**Aim of the exercise**
Below is some data. Retype exactly the lines starting at the one with "X168262663Y-26224816D02*" and ending at the one with "X168691234Y-27224816D02*".

**Source data**
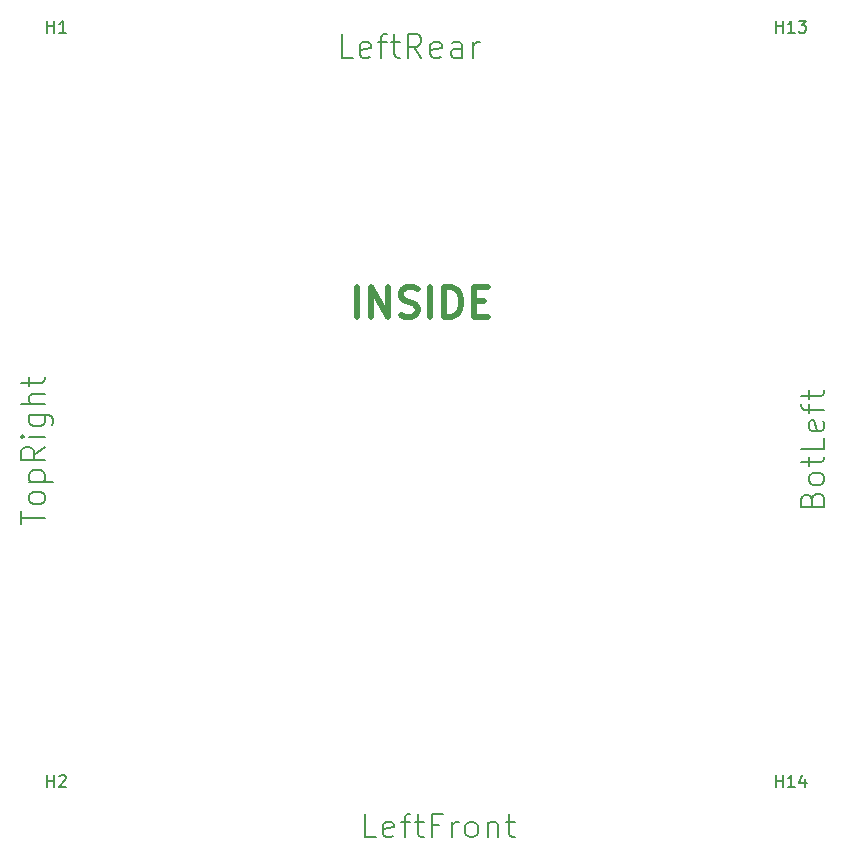
<source format=gbr>
%TF.GenerationSoftware,KiCad,Pcbnew,7.0.5-0*%
%TF.CreationDate,2024-04-21T20:06:43-04:00*%
%TF.ProjectId,swr_meter_left,7377725f-6d65-4746-9572-5f6c6566742e,rev?*%
%TF.SameCoordinates,Original*%
%TF.FileFunction,Legend,Top*%
%TF.FilePolarity,Positive*%
%FSLAX46Y46*%
G04 Gerber Fmt 4.6, Leading zero omitted, Abs format (unit mm)*
G04 Created by KiCad (PCBNEW 7.0.5-0) date 2024-04-21 20:06:43*
%MOMM*%
%LPD*%
G01*
G04 APERTURE LIST*
%ADD10C,0.200000*%
%ADD11C,0.500000*%
%ADD12C,0.150000*%
G04 APERTURE END LIST*
D10*
X130506145Y-29364835D02*
X129553764Y-29364835D01*
X129553764Y-29364835D02*
X129553764Y-27364835D01*
X131934717Y-29269597D02*
X131744241Y-29364835D01*
X131744241Y-29364835D02*
X131363288Y-29364835D01*
X131363288Y-29364835D02*
X131172812Y-29269597D01*
X131172812Y-29269597D02*
X131077574Y-29079120D01*
X131077574Y-29079120D02*
X131077574Y-28317216D01*
X131077574Y-28317216D02*
X131172812Y-28126739D01*
X131172812Y-28126739D02*
X131363288Y-28031501D01*
X131363288Y-28031501D02*
X131744241Y-28031501D01*
X131744241Y-28031501D02*
X131934717Y-28126739D01*
X131934717Y-28126739D02*
X132029955Y-28317216D01*
X132029955Y-28317216D02*
X132029955Y-28507692D01*
X132029955Y-28507692D02*
X131077574Y-28698168D01*
X132601384Y-28031501D02*
X133363288Y-28031501D01*
X132887098Y-29364835D02*
X132887098Y-27650549D01*
X132887098Y-27650549D02*
X132982336Y-27460073D01*
X132982336Y-27460073D02*
X133172812Y-27364835D01*
X133172812Y-27364835D02*
X133363288Y-27364835D01*
X133744241Y-28031501D02*
X134506145Y-28031501D01*
X134029955Y-27364835D02*
X134029955Y-29079120D01*
X134029955Y-29079120D02*
X134125193Y-29269597D01*
X134125193Y-29269597D02*
X134315669Y-29364835D01*
X134315669Y-29364835D02*
X134506145Y-29364835D01*
X136315669Y-29364835D02*
X135649002Y-28412454D01*
X135172812Y-29364835D02*
X135172812Y-27364835D01*
X135172812Y-27364835D02*
X135934717Y-27364835D01*
X135934717Y-27364835D02*
X136125193Y-27460073D01*
X136125193Y-27460073D02*
X136220431Y-27555311D01*
X136220431Y-27555311D02*
X136315669Y-27745787D01*
X136315669Y-27745787D02*
X136315669Y-28031501D01*
X136315669Y-28031501D02*
X136220431Y-28221977D01*
X136220431Y-28221977D02*
X136125193Y-28317216D01*
X136125193Y-28317216D02*
X135934717Y-28412454D01*
X135934717Y-28412454D02*
X135172812Y-28412454D01*
X137934717Y-29269597D02*
X137744241Y-29364835D01*
X137744241Y-29364835D02*
X137363288Y-29364835D01*
X137363288Y-29364835D02*
X137172812Y-29269597D01*
X137172812Y-29269597D02*
X137077574Y-29079120D01*
X137077574Y-29079120D02*
X137077574Y-28317216D01*
X137077574Y-28317216D02*
X137172812Y-28126739D01*
X137172812Y-28126739D02*
X137363288Y-28031501D01*
X137363288Y-28031501D02*
X137744241Y-28031501D01*
X137744241Y-28031501D02*
X137934717Y-28126739D01*
X137934717Y-28126739D02*
X138029955Y-28317216D01*
X138029955Y-28317216D02*
X138029955Y-28507692D01*
X138029955Y-28507692D02*
X137077574Y-28698168D01*
X139744241Y-29364835D02*
X139744241Y-28317216D01*
X139744241Y-28317216D02*
X139649003Y-28126739D01*
X139649003Y-28126739D02*
X139458527Y-28031501D01*
X139458527Y-28031501D02*
X139077574Y-28031501D01*
X139077574Y-28031501D02*
X138887098Y-28126739D01*
X139744241Y-29269597D02*
X139553765Y-29364835D01*
X139553765Y-29364835D02*
X139077574Y-29364835D01*
X139077574Y-29364835D02*
X138887098Y-29269597D01*
X138887098Y-29269597D02*
X138791860Y-29079120D01*
X138791860Y-29079120D02*
X138791860Y-28888644D01*
X138791860Y-28888644D02*
X138887098Y-28698168D01*
X138887098Y-28698168D02*
X139077574Y-28602930D01*
X139077574Y-28602930D02*
X139553765Y-28602930D01*
X139553765Y-28602930D02*
X139744241Y-28507692D01*
X140696622Y-29364835D02*
X140696622Y-28031501D01*
X140696622Y-28412454D02*
X140791860Y-28221977D01*
X140791860Y-28221977D02*
X140887098Y-28126739D01*
X140887098Y-28126739D02*
X141077574Y-28031501D01*
X141077574Y-28031501D02*
X141268051Y-28031501D01*
X102440834Y-68858092D02*
X102440834Y-67715235D01*
X104440834Y-68286664D02*
X102440834Y-68286664D01*
X104440834Y-66762854D02*
X104345596Y-66953330D01*
X104345596Y-66953330D02*
X104250357Y-67048568D01*
X104250357Y-67048568D02*
X104059881Y-67143806D01*
X104059881Y-67143806D02*
X103488453Y-67143806D01*
X103488453Y-67143806D02*
X103297976Y-67048568D01*
X103297976Y-67048568D02*
X103202738Y-66953330D01*
X103202738Y-66953330D02*
X103107500Y-66762854D01*
X103107500Y-66762854D02*
X103107500Y-66477139D01*
X103107500Y-66477139D02*
X103202738Y-66286663D01*
X103202738Y-66286663D02*
X103297976Y-66191425D01*
X103297976Y-66191425D02*
X103488453Y-66096187D01*
X103488453Y-66096187D02*
X104059881Y-66096187D01*
X104059881Y-66096187D02*
X104250357Y-66191425D01*
X104250357Y-66191425D02*
X104345596Y-66286663D01*
X104345596Y-66286663D02*
X104440834Y-66477139D01*
X104440834Y-66477139D02*
X104440834Y-66762854D01*
X103107500Y-65239044D02*
X105107500Y-65239044D01*
X103202738Y-65239044D02*
X103107500Y-65048568D01*
X103107500Y-65048568D02*
X103107500Y-64667615D01*
X103107500Y-64667615D02*
X103202738Y-64477139D01*
X103202738Y-64477139D02*
X103297976Y-64381901D01*
X103297976Y-64381901D02*
X103488453Y-64286663D01*
X103488453Y-64286663D02*
X104059881Y-64286663D01*
X104059881Y-64286663D02*
X104250357Y-64381901D01*
X104250357Y-64381901D02*
X104345596Y-64477139D01*
X104345596Y-64477139D02*
X104440834Y-64667615D01*
X104440834Y-64667615D02*
X104440834Y-65048568D01*
X104440834Y-65048568D02*
X104345596Y-65239044D01*
X104440834Y-62286663D02*
X103488453Y-62953330D01*
X104440834Y-63429520D02*
X102440834Y-63429520D01*
X102440834Y-63429520D02*
X102440834Y-62667615D01*
X102440834Y-62667615D02*
X102536072Y-62477139D01*
X102536072Y-62477139D02*
X102631310Y-62381901D01*
X102631310Y-62381901D02*
X102821786Y-62286663D01*
X102821786Y-62286663D02*
X103107500Y-62286663D01*
X103107500Y-62286663D02*
X103297976Y-62381901D01*
X103297976Y-62381901D02*
X103393215Y-62477139D01*
X103393215Y-62477139D02*
X103488453Y-62667615D01*
X103488453Y-62667615D02*
X103488453Y-63429520D01*
X104440834Y-61429520D02*
X103107500Y-61429520D01*
X102440834Y-61429520D02*
X102536072Y-61524758D01*
X102536072Y-61524758D02*
X102631310Y-61429520D01*
X102631310Y-61429520D02*
X102536072Y-61334282D01*
X102536072Y-61334282D02*
X102440834Y-61429520D01*
X102440834Y-61429520D02*
X102631310Y-61429520D01*
X103107500Y-59619996D02*
X104726548Y-59619996D01*
X104726548Y-59619996D02*
X104917024Y-59715234D01*
X104917024Y-59715234D02*
X105012262Y-59810472D01*
X105012262Y-59810472D02*
X105107500Y-60000949D01*
X105107500Y-60000949D02*
X105107500Y-60286663D01*
X105107500Y-60286663D02*
X105012262Y-60477139D01*
X104345596Y-59619996D02*
X104440834Y-59810472D01*
X104440834Y-59810472D02*
X104440834Y-60191425D01*
X104440834Y-60191425D02*
X104345596Y-60381901D01*
X104345596Y-60381901D02*
X104250357Y-60477139D01*
X104250357Y-60477139D02*
X104059881Y-60572377D01*
X104059881Y-60572377D02*
X103488453Y-60572377D01*
X103488453Y-60572377D02*
X103297976Y-60477139D01*
X103297976Y-60477139D02*
X103202738Y-60381901D01*
X103202738Y-60381901D02*
X103107500Y-60191425D01*
X103107500Y-60191425D02*
X103107500Y-59810472D01*
X103107500Y-59810472D02*
X103202738Y-59619996D01*
X104440834Y-58667615D02*
X102440834Y-58667615D01*
X104440834Y-57810472D02*
X103393215Y-57810472D01*
X103393215Y-57810472D02*
X103202738Y-57905710D01*
X103202738Y-57905710D02*
X103107500Y-58096186D01*
X103107500Y-58096186D02*
X103107500Y-58381901D01*
X103107500Y-58381901D02*
X103202738Y-58572377D01*
X103202738Y-58572377D02*
X103297976Y-58667615D01*
X103107500Y-57143805D02*
X103107500Y-56381901D01*
X102440834Y-56858091D02*
X104155119Y-56858091D01*
X104155119Y-56858091D02*
X104345596Y-56762853D01*
X104345596Y-56762853D02*
X104440834Y-56572377D01*
X104440834Y-56572377D02*
X104440834Y-56381901D01*
X169393215Y-66762853D02*
X169488453Y-66477139D01*
X169488453Y-66477139D02*
X169583691Y-66381901D01*
X169583691Y-66381901D02*
X169774167Y-66286663D01*
X169774167Y-66286663D02*
X170059881Y-66286663D01*
X170059881Y-66286663D02*
X170250357Y-66381901D01*
X170250357Y-66381901D02*
X170345596Y-66477139D01*
X170345596Y-66477139D02*
X170440834Y-66667615D01*
X170440834Y-66667615D02*
X170440834Y-67429520D01*
X170440834Y-67429520D02*
X168440834Y-67429520D01*
X168440834Y-67429520D02*
X168440834Y-66762853D01*
X168440834Y-66762853D02*
X168536072Y-66572377D01*
X168536072Y-66572377D02*
X168631310Y-66477139D01*
X168631310Y-66477139D02*
X168821786Y-66381901D01*
X168821786Y-66381901D02*
X169012262Y-66381901D01*
X169012262Y-66381901D02*
X169202738Y-66477139D01*
X169202738Y-66477139D02*
X169297976Y-66572377D01*
X169297976Y-66572377D02*
X169393215Y-66762853D01*
X169393215Y-66762853D02*
X169393215Y-67429520D01*
X170440834Y-65143806D02*
X170345596Y-65334282D01*
X170345596Y-65334282D02*
X170250357Y-65429520D01*
X170250357Y-65429520D02*
X170059881Y-65524758D01*
X170059881Y-65524758D02*
X169488453Y-65524758D01*
X169488453Y-65524758D02*
X169297976Y-65429520D01*
X169297976Y-65429520D02*
X169202738Y-65334282D01*
X169202738Y-65334282D02*
X169107500Y-65143806D01*
X169107500Y-65143806D02*
X169107500Y-64858091D01*
X169107500Y-64858091D02*
X169202738Y-64667615D01*
X169202738Y-64667615D02*
X169297976Y-64572377D01*
X169297976Y-64572377D02*
X169488453Y-64477139D01*
X169488453Y-64477139D02*
X170059881Y-64477139D01*
X170059881Y-64477139D02*
X170250357Y-64572377D01*
X170250357Y-64572377D02*
X170345596Y-64667615D01*
X170345596Y-64667615D02*
X170440834Y-64858091D01*
X170440834Y-64858091D02*
X170440834Y-65143806D01*
X169107500Y-63905710D02*
X169107500Y-63143806D01*
X168440834Y-63619996D02*
X170155119Y-63619996D01*
X170155119Y-63619996D02*
X170345596Y-63524758D01*
X170345596Y-63524758D02*
X170440834Y-63334282D01*
X170440834Y-63334282D02*
X170440834Y-63143806D01*
X170440834Y-61524758D02*
X170440834Y-62477139D01*
X170440834Y-62477139D02*
X168440834Y-62477139D01*
X170345596Y-60096186D02*
X170440834Y-60286662D01*
X170440834Y-60286662D02*
X170440834Y-60667615D01*
X170440834Y-60667615D02*
X170345596Y-60858091D01*
X170345596Y-60858091D02*
X170155119Y-60953329D01*
X170155119Y-60953329D02*
X169393215Y-60953329D01*
X169393215Y-60953329D02*
X169202738Y-60858091D01*
X169202738Y-60858091D02*
X169107500Y-60667615D01*
X169107500Y-60667615D02*
X169107500Y-60286662D01*
X169107500Y-60286662D02*
X169202738Y-60096186D01*
X169202738Y-60096186D02*
X169393215Y-60000948D01*
X169393215Y-60000948D02*
X169583691Y-60000948D01*
X169583691Y-60000948D02*
X169774167Y-60953329D01*
X169107500Y-59429519D02*
X169107500Y-58667615D01*
X170440834Y-59143805D02*
X168726548Y-59143805D01*
X168726548Y-59143805D02*
X168536072Y-59048567D01*
X168536072Y-59048567D02*
X168440834Y-58858091D01*
X168440834Y-58858091D02*
X168440834Y-58667615D01*
X169107500Y-58286662D02*
X169107500Y-57524758D01*
X168440834Y-58000948D02*
X170155119Y-58000948D01*
X170155119Y-58000948D02*
X170345596Y-57905710D01*
X170345596Y-57905710D02*
X170440834Y-57715234D01*
X170440834Y-57715234D02*
X170440834Y-57524758D01*
D11*
X130870181Y-51288044D02*
X130870181Y-48788044D01*
X132060657Y-51288044D02*
X132060657Y-48788044D01*
X132060657Y-48788044D02*
X133489228Y-51288044D01*
X133489228Y-51288044D02*
X133489228Y-48788044D01*
X134560657Y-51168997D02*
X134917800Y-51288044D01*
X134917800Y-51288044D02*
X135513038Y-51288044D01*
X135513038Y-51288044D02*
X135751133Y-51168997D01*
X135751133Y-51168997D02*
X135870181Y-51049949D01*
X135870181Y-51049949D02*
X135989228Y-50811854D01*
X135989228Y-50811854D02*
X135989228Y-50573758D01*
X135989228Y-50573758D02*
X135870181Y-50335663D01*
X135870181Y-50335663D02*
X135751133Y-50216616D01*
X135751133Y-50216616D02*
X135513038Y-50097568D01*
X135513038Y-50097568D02*
X135036847Y-49978520D01*
X135036847Y-49978520D02*
X134798752Y-49859473D01*
X134798752Y-49859473D02*
X134679705Y-49740425D01*
X134679705Y-49740425D02*
X134560657Y-49502330D01*
X134560657Y-49502330D02*
X134560657Y-49264235D01*
X134560657Y-49264235D02*
X134679705Y-49026139D01*
X134679705Y-49026139D02*
X134798752Y-48907092D01*
X134798752Y-48907092D02*
X135036847Y-48788044D01*
X135036847Y-48788044D02*
X135632086Y-48788044D01*
X135632086Y-48788044D02*
X135989228Y-48907092D01*
X137060657Y-51288044D02*
X137060657Y-48788044D01*
X138251133Y-51288044D02*
X138251133Y-48788044D01*
X138251133Y-48788044D02*
X138846371Y-48788044D01*
X138846371Y-48788044D02*
X139203514Y-48907092D01*
X139203514Y-48907092D02*
X139441609Y-49145187D01*
X139441609Y-49145187D02*
X139560656Y-49383282D01*
X139560656Y-49383282D02*
X139679704Y-49859473D01*
X139679704Y-49859473D02*
X139679704Y-50216616D01*
X139679704Y-50216616D02*
X139560656Y-50692806D01*
X139560656Y-50692806D02*
X139441609Y-50930901D01*
X139441609Y-50930901D02*
X139203514Y-51168997D01*
X139203514Y-51168997D02*
X138846371Y-51288044D01*
X138846371Y-51288044D02*
X138251133Y-51288044D01*
X140751133Y-49978520D02*
X141584466Y-49978520D01*
X141941609Y-51288044D02*
X140751133Y-51288044D01*
X140751133Y-51288044D02*
X140751133Y-48788044D01*
X140751133Y-48788044D02*
X141941609Y-48788044D01*
D10*
X132506145Y-95364835D02*
X131553764Y-95364835D01*
X131553764Y-95364835D02*
X131553764Y-93364835D01*
X133934717Y-95269597D02*
X133744241Y-95364835D01*
X133744241Y-95364835D02*
X133363288Y-95364835D01*
X133363288Y-95364835D02*
X133172812Y-95269597D01*
X133172812Y-95269597D02*
X133077574Y-95079120D01*
X133077574Y-95079120D02*
X133077574Y-94317216D01*
X133077574Y-94317216D02*
X133172812Y-94126739D01*
X133172812Y-94126739D02*
X133363288Y-94031501D01*
X133363288Y-94031501D02*
X133744241Y-94031501D01*
X133744241Y-94031501D02*
X133934717Y-94126739D01*
X133934717Y-94126739D02*
X134029955Y-94317216D01*
X134029955Y-94317216D02*
X134029955Y-94507692D01*
X134029955Y-94507692D02*
X133077574Y-94698168D01*
X134601384Y-94031501D02*
X135363288Y-94031501D01*
X134887098Y-95364835D02*
X134887098Y-93650549D01*
X134887098Y-93650549D02*
X134982336Y-93460073D01*
X134982336Y-93460073D02*
X135172812Y-93364835D01*
X135172812Y-93364835D02*
X135363288Y-93364835D01*
X135744241Y-94031501D02*
X136506145Y-94031501D01*
X136029955Y-93364835D02*
X136029955Y-95079120D01*
X136029955Y-95079120D02*
X136125193Y-95269597D01*
X136125193Y-95269597D02*
X136315669Y-95364835D01*
X136315669Y-95364835D02*
X136506145Y-95364835D01*
X137839479Y-94317216D02*
X137172812Y-94317216D01*
X137172812Y-95364835D02*
X137172812Y-93364835D01*
X137172812Y-93364835D02*
X138125193Y-93364835D01*
X138887098Y-95364835D02*
X138887098Y-94031501D01*
X138887098Y-94412454D02*
X138982336Y-94221977D01*
X138982336Y-94221977D02*
X139077574Y-94126739D01*
X139077574Y-94126739D02*
X139268050Y-94031501D01*
X139268050Y-94031501D02*
X139458527Y-94031501D01*
X140410907Y-95364835D02*
X140220431Y-95269597D01*
X140220431Y-95269597D02*
X140125193Y-95174358D01*
X140125193Y-95174358D02*
X140029955Y-94983882D01*
X140029955Y-94983882D02*
X140029955Y-94412454D01*
X140029955Y-94412454D02*
X140125193Y-94221977D01*
X140125193Y-94221977D02*
X140220431Y-94126739D01*
X140220431Y-94126739D02*
X140410907Y-94031501D01*
X140410907Y-94031501D02*
X140696622Y-94031501D01*
X140696622Y-94031501D02*
X140887098Y-94126739D01*
X140887098Y-94126739D02*
X140982336Y-94221977D01*
X140982336Y-94221977D02*
X141077574Y-94412454D01*
X141077574Y-94412454D02*
X141077574Y-94983882D01*
X141077574Y-94983882D02*
X140982336Y-95174358D01*
X140982336Y-95174358D02*
X140887098Y-95269597D01*
X140887098Y-95269597D02*
X140696622Y-95364835D01*
X140696622Y-95364835D02*
X140410907Y-95364835D01*
X141934717Y-94031501D02*
X141934717Y-95364835D01*
X141934717Y-94221977D02*
X142029955Y-94126739D01*
X142029955Y-94126739D02*
X142220431Y-94031501D01*
X142220431Y-94031501D02*
X142506146Y-94031501D01*
X142506146Y-94031501D02*
X142696622Y-94126739D01*
X142696622Y-94126739D02*
X142791860Y-94317216D01*
X142791860Y-94317216D02*
X142791860Y-95364835D01*
X143458527Y-94031501D02*
X144220431Y-94031501D01*
X143744241Y-93364835D02*
X143744241Y-95079120D01*
X143744241Y-95079120D02*
X143839479Y-95269597D01*
X143839479Y-95269597D02*
X144029955Y-95364835D01*
X144029955Y-95364835D02*
X144220431Y-95364835D01*
D12*
%TO.C,H13*%
X166357901Y-27224816D02*
X166357901Y-26224816D01*
X166357901Y-26701006D02*
X166929329Y-26701006D01*
X166929329Y-27224816D02*
X166929329Y-26224816D01*
X167929329Y-27224816D02*
X167357901Y-27224816D01*
X167643615Y-27224816D02*
X167643615Y-26224816D01*
X167643615Y-26224816D02*
X167548377Y-26367673D01*
X167548377Y-26367673D02*
X167453139Y-26462911D01*
X167453139Y-26462911D02*
X167357901Y-26510530D01*
X168262663Y-26224816D02*
X168881710Y-26224816D01*
X168881710Y-26224816D02*
X168548377Y-26605768D01*
X168548377Y-26605768D02*
X168691234Y-26605768D01*
X168691234Y-26605768D02*
X168786472Y-26653387D01*
X168786472Y-26653387D02*
X168834091Y-26701006D01*
X168834091Y-26701006D02*
X168881710Y-26796244D01*
X168881710Y-26796244D02*
X168881710Y-27034339D01*
X168881710Y-27034339D02*
X168834091Y-27129577D01*
X168834091Y-27129577D02*
X168786472Y-27177197D01*
X168786472Y-27177197D02*
X168691234Y-27224816D01*
X168691234Y-27224816D02*
X168405520Y-27224816D01*
X168405520Y-27224816D02*
X168310282Y-27177197D01*
X168310282Y-27177197D02*
X168262663Y-27129577D01*
%TO.C,H1*%
X104642091Y-27224816D02*
X104642091Y-26224816D01*
X104642091Y-26701006D02*
X105213519Y-26701006D01*
X105213519Y-27224816D02*
X105213519Y-26224816D01*
X106213519Y-27224816D02*
X105642091Y-27224816D01*
X105927805Y-27224816D02*
X105927805Y-26224816D01*
X105927805Y-26224816D02*
X105832567Y-26367673D01*
X105832567Y-26367673D02*
X105737329Y-26462911D01*
X105737329Y-26462911D02*
X105642091Y-26510530D01*
%TO.C,H2*%
X104642091Y-91094816D02*
X104642091Y-90094816D01*
X104642091Y-90571006D02*
X105213519Y-90571006D01*
X105213519Y-91094816D02*
X105213519Y-90094816D01*
X105642091Y-90190054D02*
X105689710Y-90142435D01*
X105689710Y-90142435D02*
X105784948Y-90094816D01*
X105784948Y-90094816D02*
X106023043Y-90094816D01*
X106023043Y-90094816D02*
X106118281Y-90142435D01*
X106118281Y-90142435D02*
X106165900Y-90190054D01*
X106165900Y-90190054D02*
X106213519Y-90285292D01*
X106213519Y-90285292D02*
X106213519Y-90380530D01*
X106213519Y-90380530D02*
X106165900Y-90523387D01*
X106165900Y-90523387D02*
X105594472Y-91094816D01*
X105594472Y-91094816D02*
X106213519Y-91094816D01*
%TO.C,H14*%
X166357901Y-91094816D02*
X166357901Y-90094816D01*
X166357901Y-90571006D02*
X166929329Y-90571006D01*
X166929329Y-91094816D02*
X166929329Y-90094816D01*
X167929329Y-91094816D02*
X167357901Y-91094816D01*
X167643615Y-91094816D02*
X167643615Y-90094816D01*
X167643615Y-90094816D02*
X167548377Y-90237673D01*
X167548377Y-90237673D02*
X167453139Y-90332911D01*
X167453139Y-90332911D02*
X167357901Y-90380530D01*
X168786472Y-90428149D02*
X168786472Y-91094816D01*
X168548377Y-90047197D02*
X168310282Y-90761482D01*
X168310282Y-90761482D02*
X168929329Y-90761482D01*
%TD*%
M02*

</source>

**Response below**
X168262663Y-26224816D02*
X168881710Y-26224816D01*
X168881710Y-26224816D02*
X168548377Y-26605768D01*
X168548377Y-26605768D02*
X168691234Y-26605768D01*
X168691234Y-26605768D02*
X168786472Y-26653387D01*
X168786472Y-26653387D02*
X168834091Y-26701006D01*
X168834091Y-26701006D02*
X168881710Y-26796244D01*
X168881710Y-26796244D02*
X168881710Y-27034339D01*
X168881710Y-27034339D02*
X168834091Y-27129577D01*
X168834091Y-27129577D02*
X168786472Y-27177197D01*
X168786472Y-27177197D02*
X168691234Y-27224816D01*
X168691234Y-27224816D02*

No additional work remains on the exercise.